USAD 2.0: Universal audio encoder scales to 1B parameters via representation distillation
USAD 2.0 is a new universal audio encoder that integrates knowledge from both self-supervised and supervised foundation models through domain-aware distillation, extending coverage to speech, music, and general audio domains. The model scales to one billion parameters via depth scaling and adds a second-stage supervised distillation step for downstream alignment with audio LLMs. Experiments report strong or state-of-the-art results across probing and LLM-based evaluations, addressing limitations of prior multi-domain encoders like USAD and SPEAR.
Meta Introduces SAM Audio: Unified Multimodal Model for Audio Separation with PE-AV, Benchmark, and Judge Model
Meta has released SAM Audio, a unified multimodal audio separation model that accepts text, visual, and temporal span prompts to isolate sounds from complex audio mixtures. The system is powered by Perception Encoder Audiovisual (PE-AV), an extension of Meta's open-source Perception Encoder released earlier in 2025, and uses a flow-matching diffusion transformer architecture. Alongside the model, Meta is releasing SAM Audio-Bench (the first in-the-wild audio separation benchmark) and SAM Audio Judge (an automatic evaluation model for audio separation).
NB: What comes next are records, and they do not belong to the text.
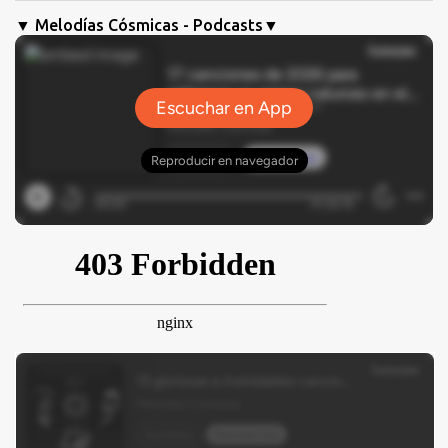
▼ Melodías Cósmicas - Podcasts▼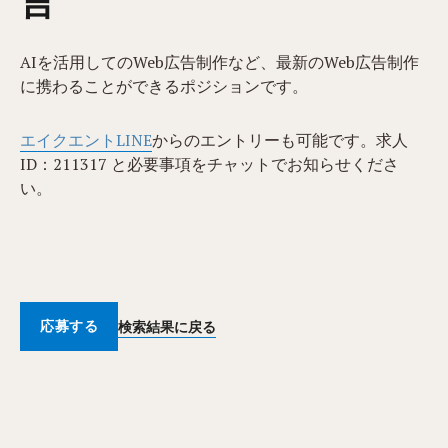
言
AIを活用してのWeb広告制作など、最新のWeb広告制作
に携わることができるポジションです。
エイクエントLINE
からのエントリーも可能です。求人
ID：211317​​ と必要事項をチャットでお知らせくださ
い。
応募する
検索結果に戻る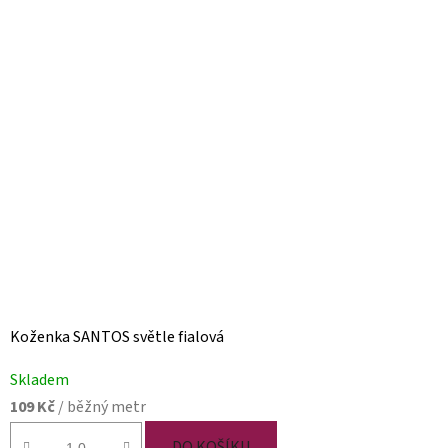
Koženka SANTOS světle fialová
Skladem
109 Kč
/ běžný metr
DO KOŠÍKU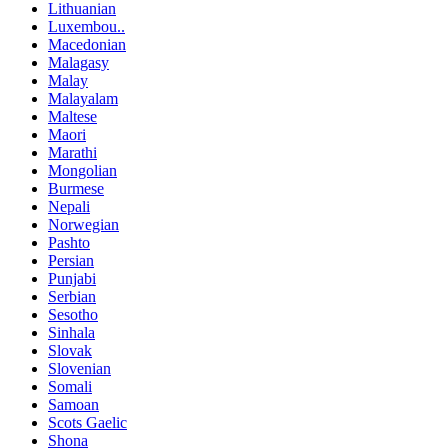
Lithuanian
Luxembou..
Macedonian
Malagasy
Malay
Malayalam
Maltese
Maori
Marathi
Mongolian
Burmese
Nepali
Norwegian
Pashto
Persian
Punjabi
Serbian
Sesotho
Sinhala
Slovak
Slovenian
Somali
Samoan
Scots Gaelic
Shona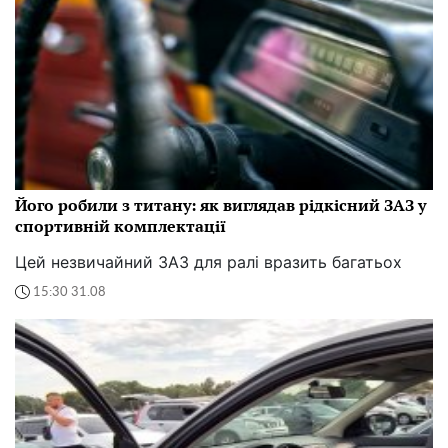
Його робили з титану: як виглядав рідкісний ЗАЗ у
спортивній комплектації
Цей незвичайний ЗАЗ для ралі вразить багатьох
15:30 31.08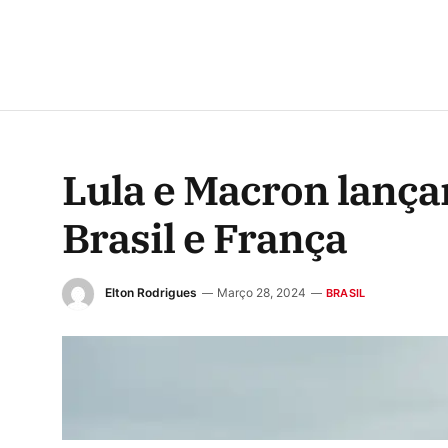
Lula e Macron lança
Brasil e França
Elton Rodrigues
Março 28, 2024
BRASIL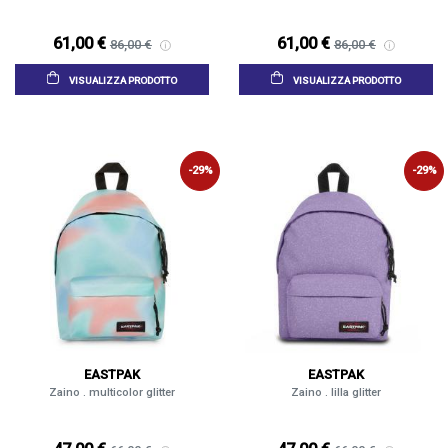
61,00 €
61,00 €
86,00 €
86,00 €
VISUALIZZA PRODOTTO
VISUALIZZA PRODOTTO
-29%
-29%
EASTPAK
EASTPAK
Zaino . multicolor glitter
Zaino . lilla glitter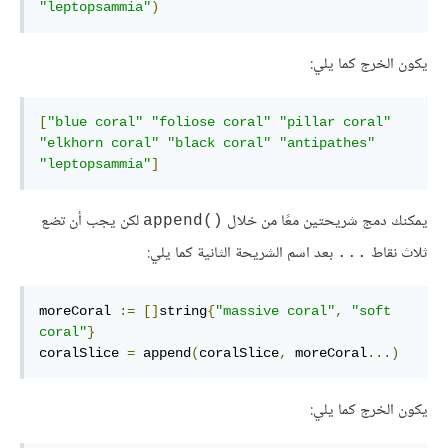
"leptopsammia"
)
يكون الخرج كما يلي:
[
"blue coral"
"foliose coral"
"pillar coral"
"elkhorn coral"
"black coral"
"antipathes"
"leptopsammia"
]
يمكنك دمج شريحتين معًا من خلال
لكن يجب أن تضع
()append
ثلاث نقاط
بعد اسم الشريحة الثانية كما يلي:
...
moreCoral 
:=
[]
string
{
"massive coral"
,
"soft 
coral"
}
coralSlice 
=
 append
(
coralSlice
,
 moreCoral
...)
يكون الخرج كما يلي: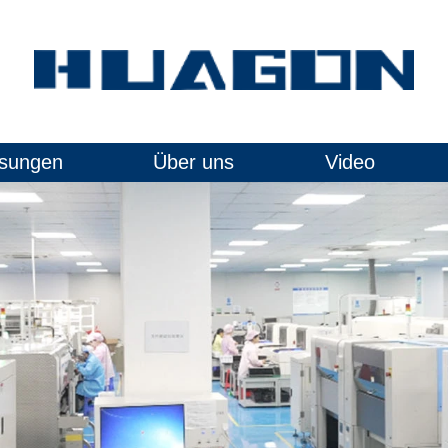
sungen
Über uns
Video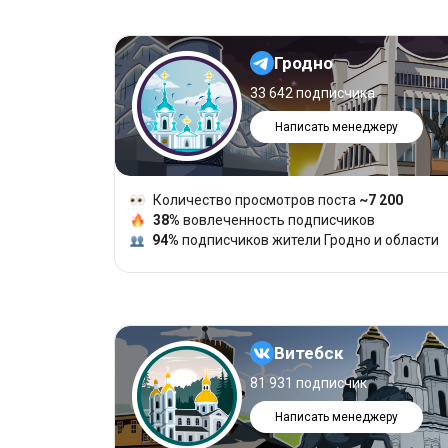
Гродно
33 642 подписчика
Написать менеджеру
Количество просмотров поста
~7 200
38%
вовлеченность подписчиков
94%
подписчиков жители Гродно и области
Витебск
81 931 подписчик
Написать менеджеру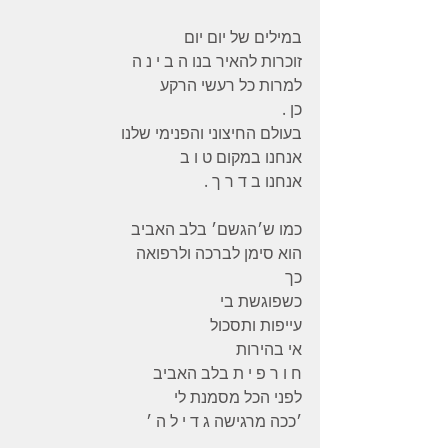
במילים של יום יום
זוכרות להאיר בנו ה ב י נ ה
למרות כל רעשי הרקע
כן .
בעולם החיצוני והפנימי שלנו
אנחנו במקום ט ו ב
אנחנו ב ד ר ך .
כמו ש׳הגשם׳ בלב האביב
הוא סימן לברכה ולרפואה
כך
כשפוגשת בי
עייפות ותסכול
אי בהירות
ח ו ר פ י ת בלב האביב
לפני הכל מסמנת לי
׳ככה מרגישה ג ד י ל ה ׳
All components are available today via the Segment Anything Playground.
Apple's AToken: A Unified Multimodal Tokenizer and Encoder for Images, Videos, and 3D Objects
Apple researchers introduced AToken, a transformer model with a single 4D tokenizer and encoder-decoder architecture that handles images, videos, and 3D objects in a shared token space. The model is trained to both reconstruct and classify all three media types, using a pretrained SigLIP2 vision encoder extended to four dimensions with 4D Rotary Position Embedding. AToken approaches or matches specialized models on image classification (82.2% ImageNet), image generation (0.21 rFID), and 3D reconstruction (28.28 PSNR), while remaining competitive on video tasks. The work addresses a longstanding tension between generation-focused and classification-focused encoders by forcing embeddings to retain both fine visual detail and semantic content.
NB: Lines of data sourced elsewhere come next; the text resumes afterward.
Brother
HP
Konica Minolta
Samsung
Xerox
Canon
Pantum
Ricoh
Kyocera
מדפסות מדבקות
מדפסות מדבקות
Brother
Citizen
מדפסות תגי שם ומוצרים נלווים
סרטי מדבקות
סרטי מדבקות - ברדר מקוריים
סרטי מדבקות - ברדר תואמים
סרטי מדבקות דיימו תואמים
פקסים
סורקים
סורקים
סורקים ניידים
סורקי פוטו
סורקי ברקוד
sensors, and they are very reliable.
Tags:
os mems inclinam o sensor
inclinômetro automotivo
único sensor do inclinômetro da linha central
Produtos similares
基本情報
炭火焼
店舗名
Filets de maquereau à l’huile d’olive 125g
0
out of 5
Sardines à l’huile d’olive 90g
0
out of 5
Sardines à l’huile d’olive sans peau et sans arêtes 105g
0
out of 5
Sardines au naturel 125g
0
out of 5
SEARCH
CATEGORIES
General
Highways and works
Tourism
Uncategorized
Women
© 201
AlignAtt4LLM adapts simultaneous speech translation policy to decoder-only LLMs for IWSLT 2026
Researchers present AlignAtt4LLM, a simultaneous speech translation system for IWSLT 2026 covering English to German, Italian, and Chinese. The system cascades Qwen3-ASR for incremental transcription with Gemma-4 E4B-it for translation, applying a novel AlignAtt policy adapted for decoder-only LLMs that lack encoder-decoder cross-attention. Key contributions include explicit source span prompting, offline alignment head selection, and query/key capture to recover a usable attention-based read/write policy. The system outperforms IWSLT 2026 baselines for European language pairs in both low- and high-latency regimes.
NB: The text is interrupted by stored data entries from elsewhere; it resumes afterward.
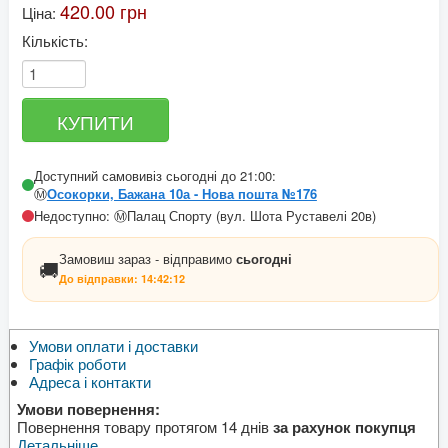
420.00 грн
Ціна:
Кількість:
Доступний самовивіз сьогодні до 21:00:
Ⓜ️
Осокорки, Бажана 10а - Нова пошта №176
Недоступно: Ⓜ️Палац Спорту (вул. Шота Руставелі 20в)
Замовиш зараз - відправимо
сьогодні
🚚
До відправки:
14:42:12
Умови оплати і доставки
Графік роботи
Адреса і контакти
Умови повернення:
Повернення товару протягом 14 днів
за рахунок покупця
Детальніше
Audio-LLM-based data filtering for speech-to-speech translation via Rank-to-Distill
A new arXiv paper proposes using audio large language models to filter noisy training data for end-to-end speech-to-speech translation (S2ST). The authors introduce a two-stage Rank-to-Distill strategy: a lightweight ranker generates pseudo-labels from noisy speech pairs, which then supervise an audio-LLM to make keep/drop decisions directly from raw audio. Experiments on CVSS-C and SpeechMatrix benchmarks show up to +1.4 ASR-BLEU improvement over unfiltered baselines.